Suany enxuga as lágrimas rapidamente e a encara friamente. 

— Como assim? 

— Eu tive acesso ao caderno de anotações e recortes da Richelle. Toda a sua vida estava estampada lá. 

— Eu posso explicar isso.  

— Não, minha querida. Não se explique. Já está tudo bem explicadinho lá. Bom, vou deixar você sozinha por enquanto. Não demores. Tem um noivo te esperando no altar e não tolero atrasos. E sorria! Acho que é o mínimo que precisa fazer. — diz Verena, deixando a caixa em cima da penteadeira e se retirando do quarto. 

Suany começa a chorar sozinha diante do espelho e usando aquela peça brilhante em seu pescoço. Sem Noêmia no lado, a jovem sente a ruína se aproximando aos poucos. 

 

Diante dos convidados, Fabiano se sente um pouco disperso no altar e Verena se aproximando de Adonias, percebe. 

— Meu filho parece distante. O que está acontecendo? 

Adonias não sabe informar e Verena estranha. 

Os convidados aguardam a cerimônia acontecer e os fotógrafos já ficam registrando tudo, sem perder nenhum detalhe. O padre já começa a estranhar a demora da noiva e Fabiano se sente apreensivo. 

Lisiane surge em seus pensamentos de repente e as lembranças do beijo já passam repentinamente. Fabiano se lembra dos encontros com a jovem e na troca de conversas, no olho a olho, no toque físico... 

E aquela dispersão de Fabiano já fica notório para os convidados que ficam cochichando entre si. Guilhermina se preocupa e Verena se aproximando dela, diz: 

— O que está acontecendo com o seu irmão? Ele está estranho! 

— Não, fica tranquila! Deve ser a ocasião. — diz Guilhermina, tentando tranquilizá-la. 

Mafalda ao lado de Adonias, fica séria em relação a Fabiano e segura o celular fortemente contra o peito. Ela decide se ausentar do local. 

De repente a música começa a tocar e todos os convidados se levantam. 

Surgem passos pelo corredor. 

E lá vem a noiva. 

Suany, acompanhada de algumas damas de honra e totalmente só, caminhando até o altar em passos lentos. 

Verena lança um olhar sério sobre ela assim que ela passa por perto e assim que chega próximo de Fabiano, o padre inicia o matrimônio. Alguns convidados percebem a ausência de Noêmia e acaba gerando certos comentários. Guilhermina também percebe essa ausência e comenta com Verena, que dá de ombros, alegando não saber de nada. 

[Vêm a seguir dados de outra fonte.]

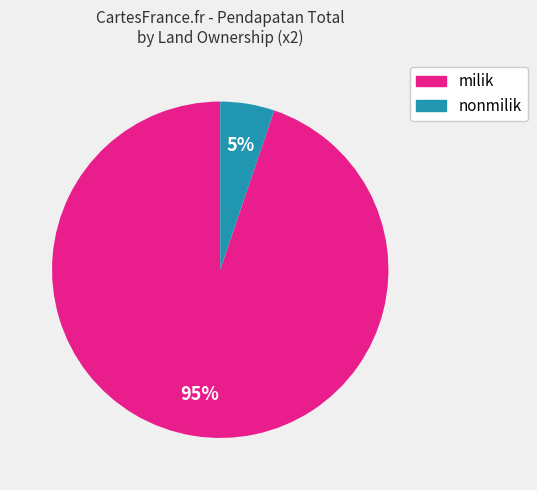

Is the sum of milik and nonmilik greater than half?

Yes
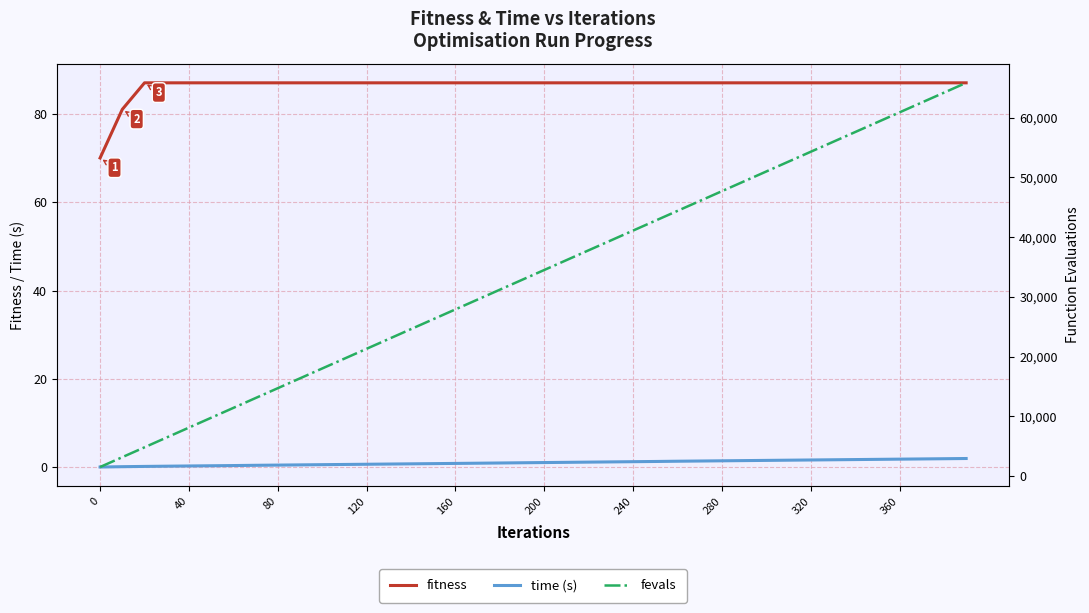

The fitness series shows 87.0 at 200. True or false?

True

Fabiano e Suany se posicionam no altar e olham um pro outro, dando as mãos. Aquelas mãos nervosas de ambos. Troca de olhares bem sérios. O clima tenso misturado ao ambiente tão lindo e grandioso. Os fotógrafos em peso, equipes de repórteres, convidados de renome nacional e internacional, enfim... várias testemunhas que estavam aguardando ansiosos por aquele momento único e especial. 

Um sorrisinho discreto desponta dos lábios da noiva, como se tudo estivesse fluindo bem. 

É o dia mais feliz da minha vida. — comenta a noiva, usando um colar de esmeraldas. 

Fabiano, o noivo, sorri ao ouvir tais palavras. 

Também é o meu, minha querida! 

Noivos-de-maos-dadas

O casamento de Fabiano e Suany entraria pra história da alta sociedade, só que na hora que o padre pergunta se tem alguém que tem algo a dizer pra impedir aquela cerimônia, uma voz feminina surge do nada, declarando aos quatros ventos, diante de tanta gente, presenciando a união e quebrando um pouco do silêncio que havia no local. 

— Ela não pode se casar com ele! Esse casamento é um erro! 

O choque se faz presente nos rostos de cada indivíduo ali, principalmente pra Verena que começa a perceber que a sua família estava prestes a ser arruinada. Nesse ínterim, uma nuvem negra paira na cabeça de Suany, que já começa a perceber que tudo tem um preço a ser pago.